The Patriot Act has been criticized by civil libertarians as eroding Fourth Amendment protections against unreasonable search and seizures. The government has defended the act as being necessary to fix certain problems in existing statutes that treat access to wire and wireless communications differently from electronic communications and to expand certain investigators’ tools to address the threat of terrorism.
Civil libertarians argue that the act reduces the search warrant requirements and allows law enforcement to gather U.S. and foreign intelligence and use illegally obtained information abroad in domestic prosecutions. The concern is over lack of appropriate reporting requirements and checks and balances to ensure against misuse and abuse that encroach upon the rights of U.S. citizens.
The effect is that investigators’ powers are broadened without the same level of judicial review as previously provided to U.S. citizens. The fear is that these expanded powers will enable the government to conduct massive surveillance and detain Americans without proving they are terrorists, similar to the government’s response during the McCarthy era to the threat of Communism.

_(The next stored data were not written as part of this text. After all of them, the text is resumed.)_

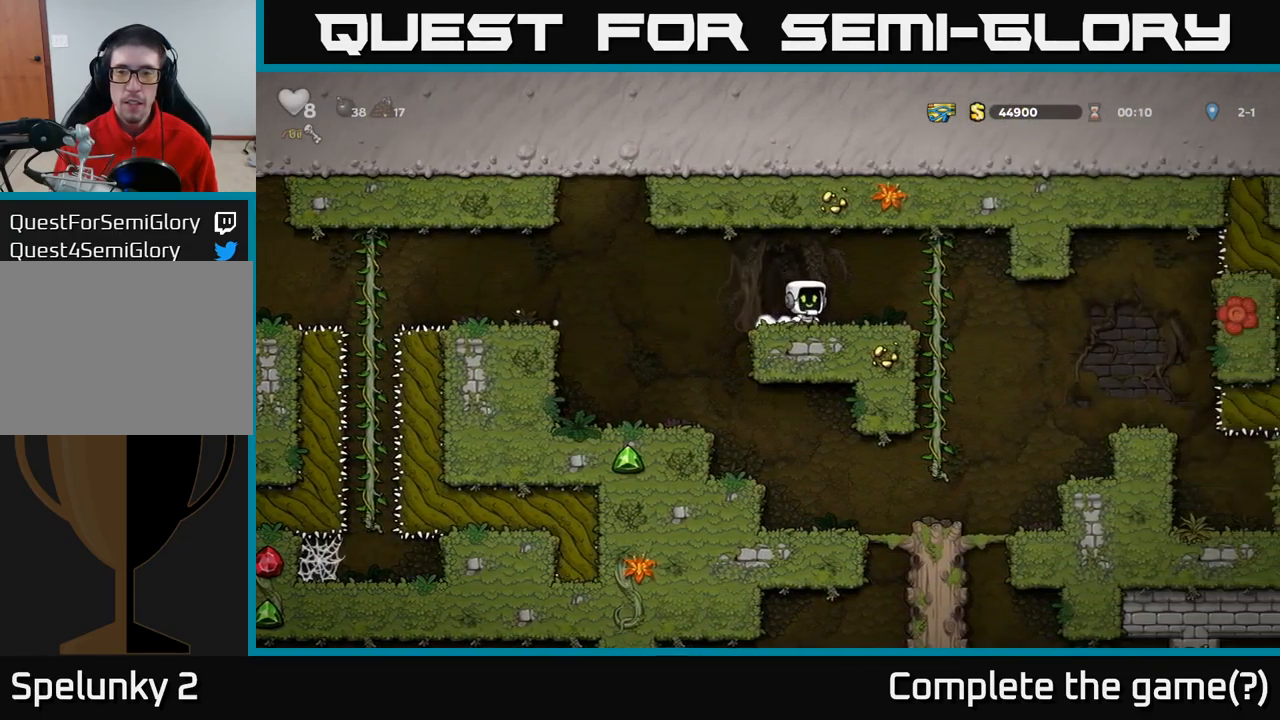
{"dt_ms": 500, "buttons": [], "left_stick": "right", "events": []}
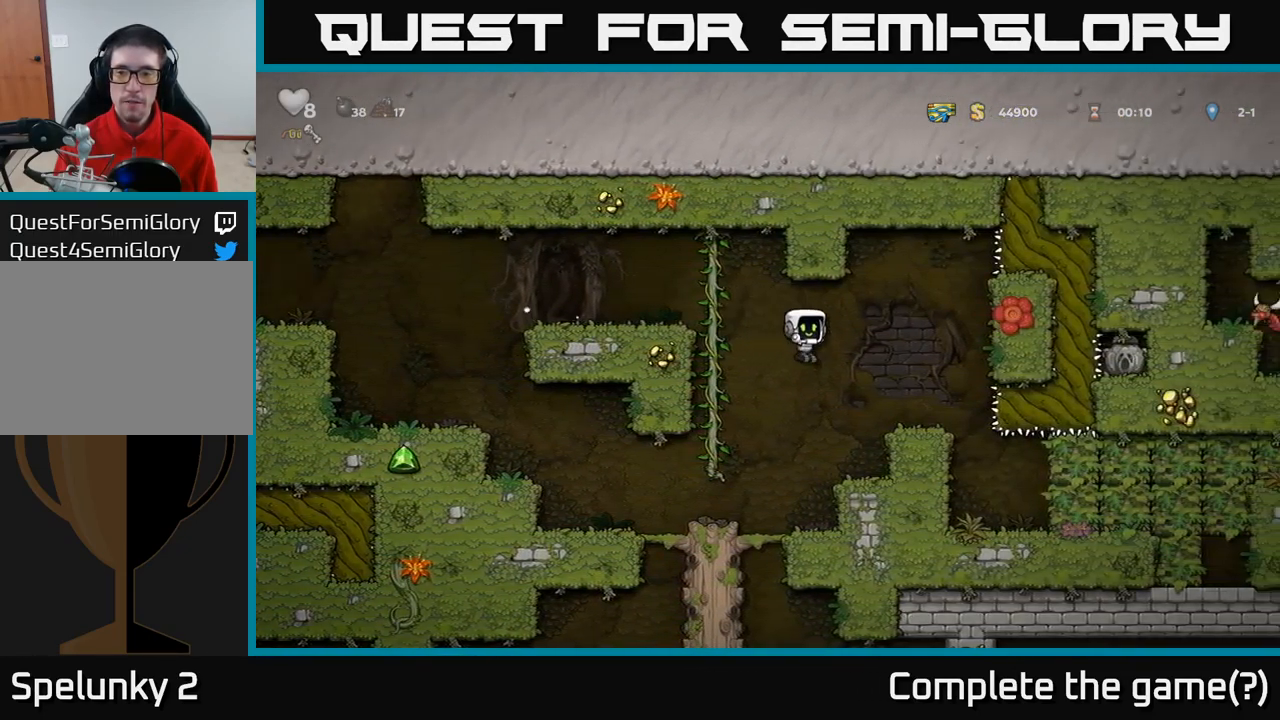
{"dt_ms": 500, "buttons": ["A"], "left_stick": "center", "events": [[150, "left_stick", "center"], [484, "A", "down"]]}
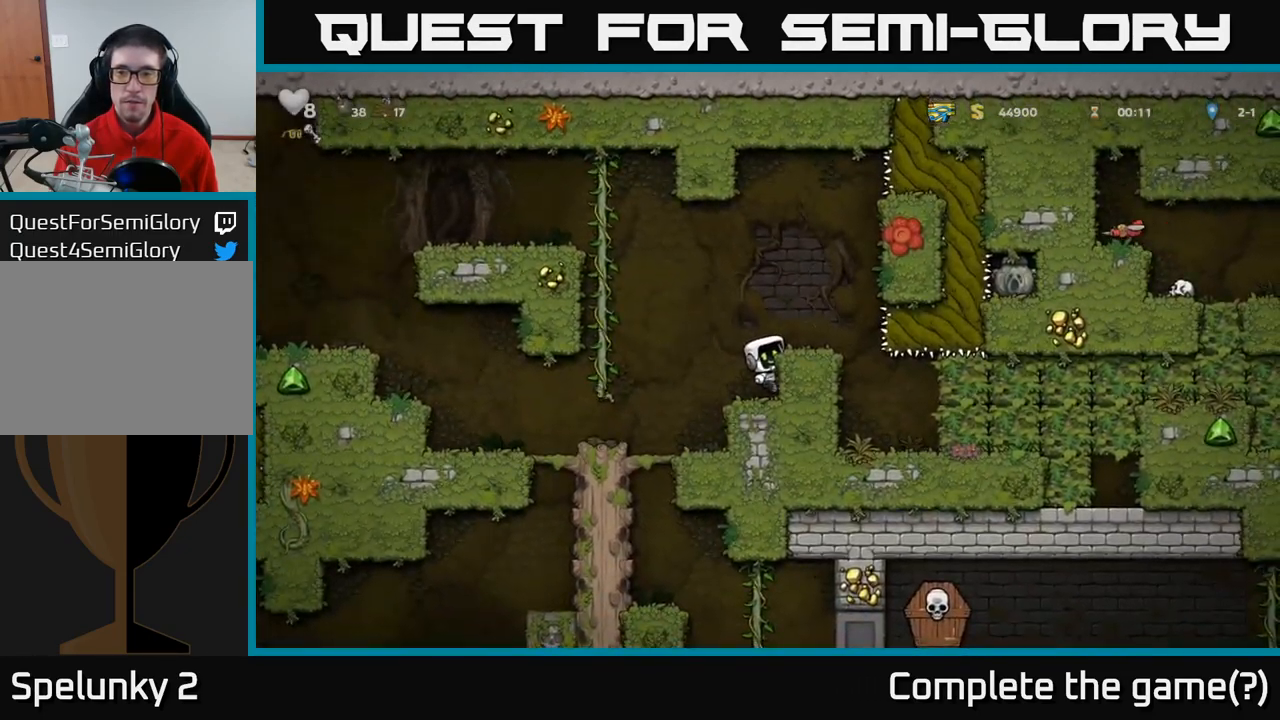
{"dt_ms": 500, "buttons": [], "left_stick": "center", "events": [[84, "A", "up"], [84, "left_stick", "right"], [217, "left_stick", "center"]]}
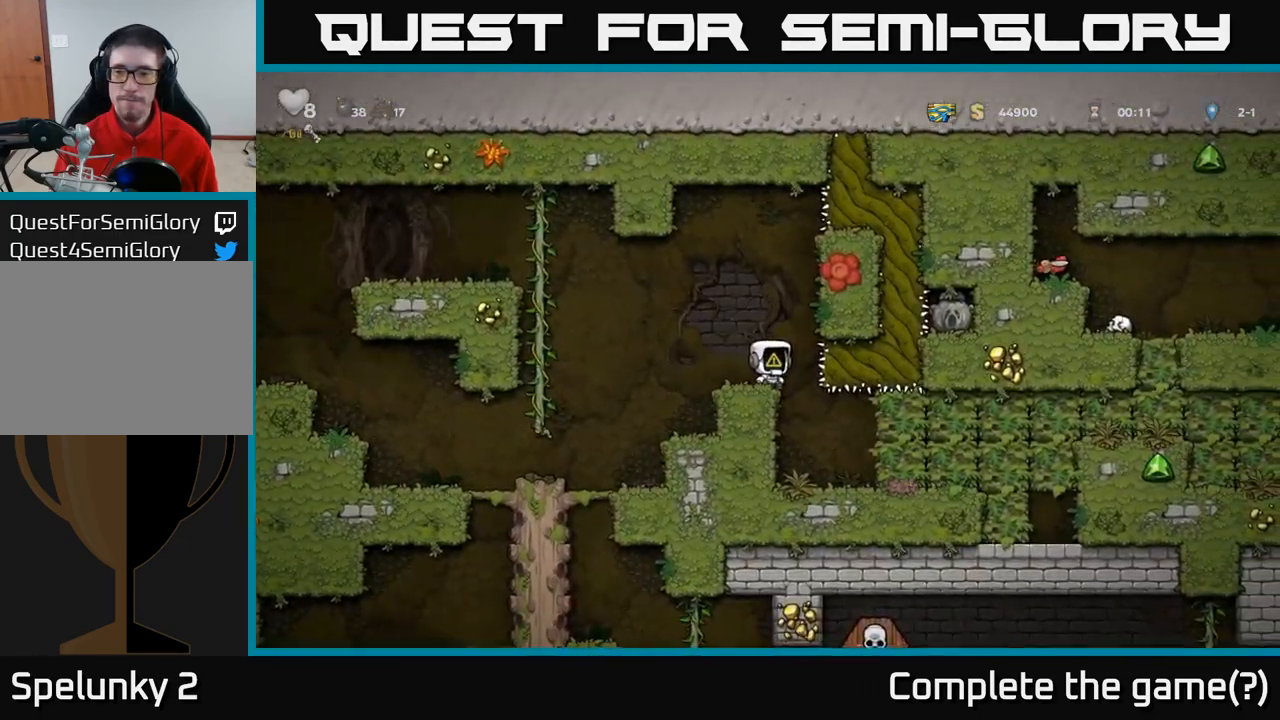
{"dt_ms": 500, "buttons": [], "left_stick": "left", "events": [[400, "left_stick", "left"]]}
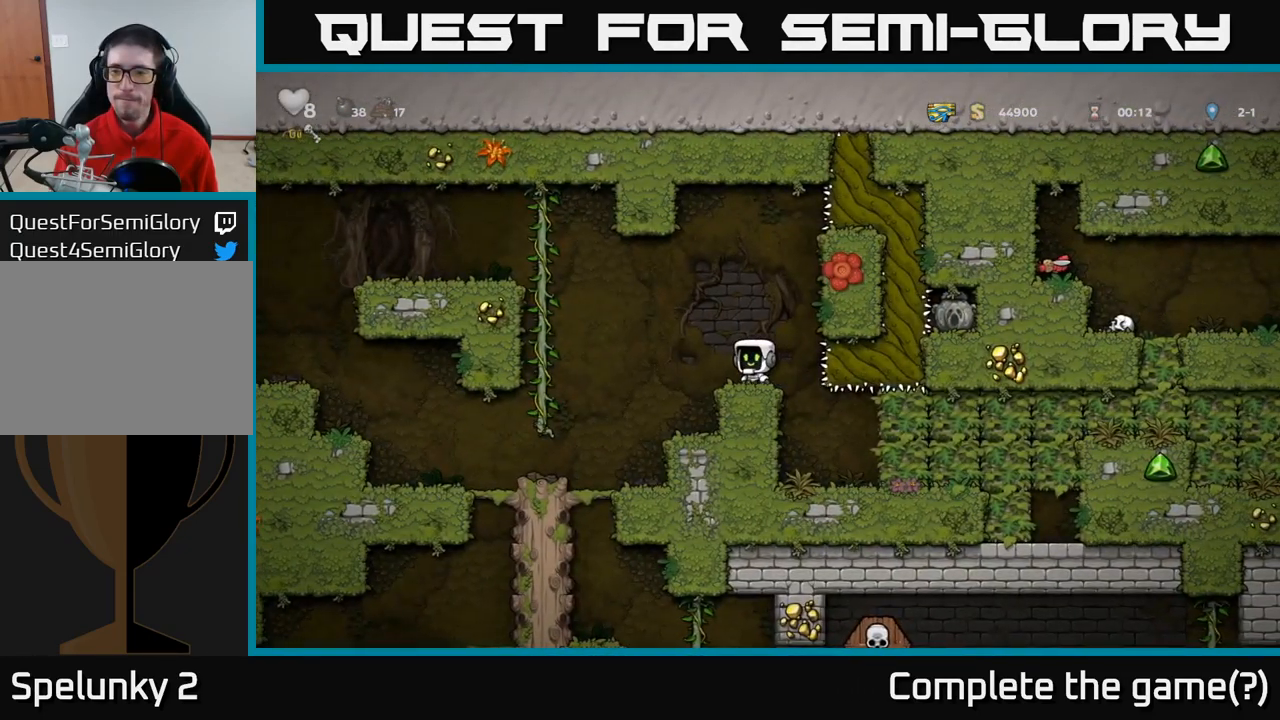
{"dt_ms": 500, "buttons": [], "left_stick": "left", "events": [[84, "left_stick", "center"], [450, "left_stick", "left"]]}
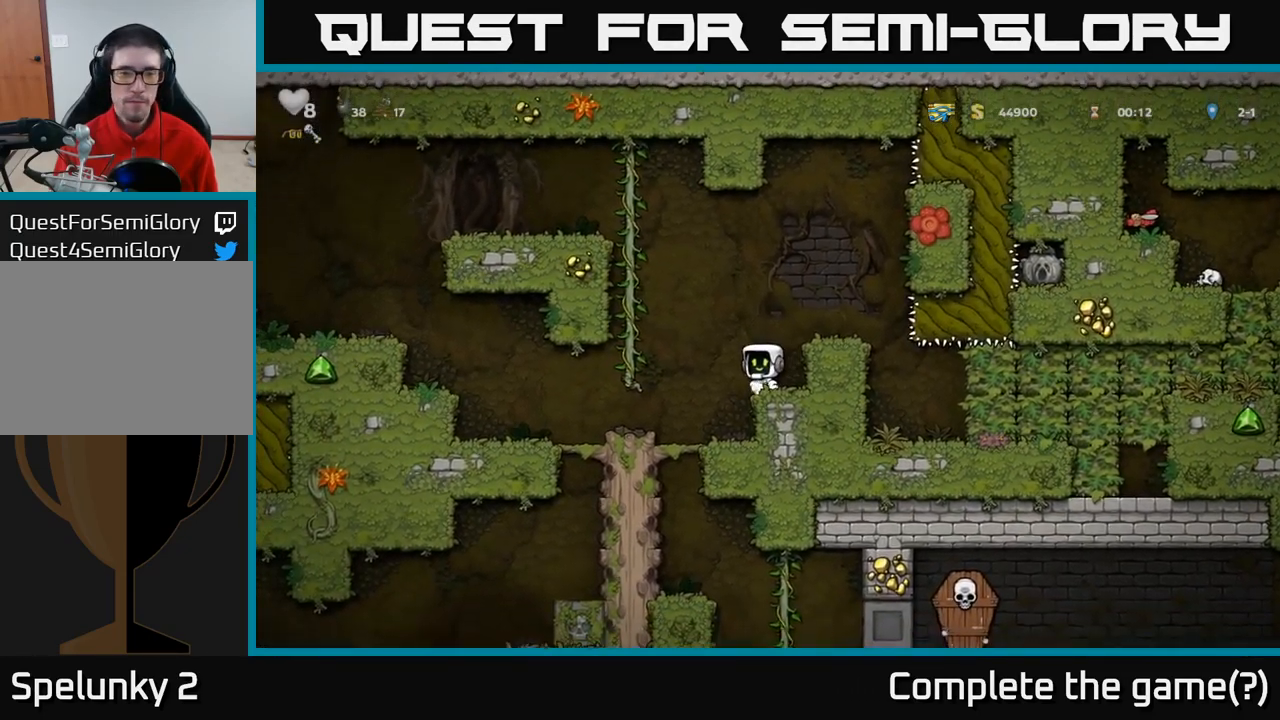
{"dt_ms": 500, "buttons": [], "left_stick": "center", "events": [[234, "left_stick", "center"], [317, "left_stick", "right"], [434, "left_stick", "center"]]}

Such suspicions seem to have some credibility, following disclosure that in 2001 President George W. Bush secretly authorized the National Security Agency to electronically spy on U.S. citizens placing calls overseas. Some credit this disclosure as being responsible for Congress authorizing only a five-week extension of selected provisions of the Patriot Act that were due to expire on December 31, 2005, under the act’s sunset provisions. Among the most controversial of these provisions are the roving wiretap and informational sharing between the FBI and the Central Intelligence Agency (CIA). In the end, however, Congress voted to extend the sunset provision on “roving wiretaps.” Yet despite this action, whether such provisions will be extended and for how long is unclear. However, it is clear that the debate over balancing privacy concerns with effective law enforcement tools will continue for the foreseeable future.